What you need to do:
Reproduce the part of the listing that opens with its first line and closes with the line containing "aparece em contextos", substituting "estatísticas" for "métricas" and leaving everything else unchanged.

Material provided:
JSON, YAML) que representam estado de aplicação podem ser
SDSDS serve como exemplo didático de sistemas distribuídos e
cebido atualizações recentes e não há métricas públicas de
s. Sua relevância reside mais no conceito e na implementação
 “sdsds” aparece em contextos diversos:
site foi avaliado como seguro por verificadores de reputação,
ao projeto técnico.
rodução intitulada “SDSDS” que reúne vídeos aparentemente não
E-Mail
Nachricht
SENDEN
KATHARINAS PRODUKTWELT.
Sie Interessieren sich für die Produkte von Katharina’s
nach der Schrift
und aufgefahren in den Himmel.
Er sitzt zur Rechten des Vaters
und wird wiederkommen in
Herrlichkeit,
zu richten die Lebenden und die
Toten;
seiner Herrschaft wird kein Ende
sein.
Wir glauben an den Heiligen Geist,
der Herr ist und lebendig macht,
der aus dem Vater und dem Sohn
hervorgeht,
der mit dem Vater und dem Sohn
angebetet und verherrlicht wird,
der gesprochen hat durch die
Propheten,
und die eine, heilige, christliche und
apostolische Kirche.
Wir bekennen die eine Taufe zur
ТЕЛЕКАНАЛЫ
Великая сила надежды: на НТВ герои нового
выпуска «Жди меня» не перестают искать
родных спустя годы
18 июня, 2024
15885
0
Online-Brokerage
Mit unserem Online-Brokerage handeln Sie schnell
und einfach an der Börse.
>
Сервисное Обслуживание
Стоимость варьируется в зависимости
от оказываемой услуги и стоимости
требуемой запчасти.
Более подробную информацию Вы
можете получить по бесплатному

Exercise output:
JSON, YAML) que representam estado de aplicação podem ser
SDSDS serve como exemplo didático de sistemas distribuídos e
cebido atualizações recentes e não há estatísticas públicas de
s. Sua relevância reside mais no conceito e na implementação
 “sdsds” aparece em contextos diversos:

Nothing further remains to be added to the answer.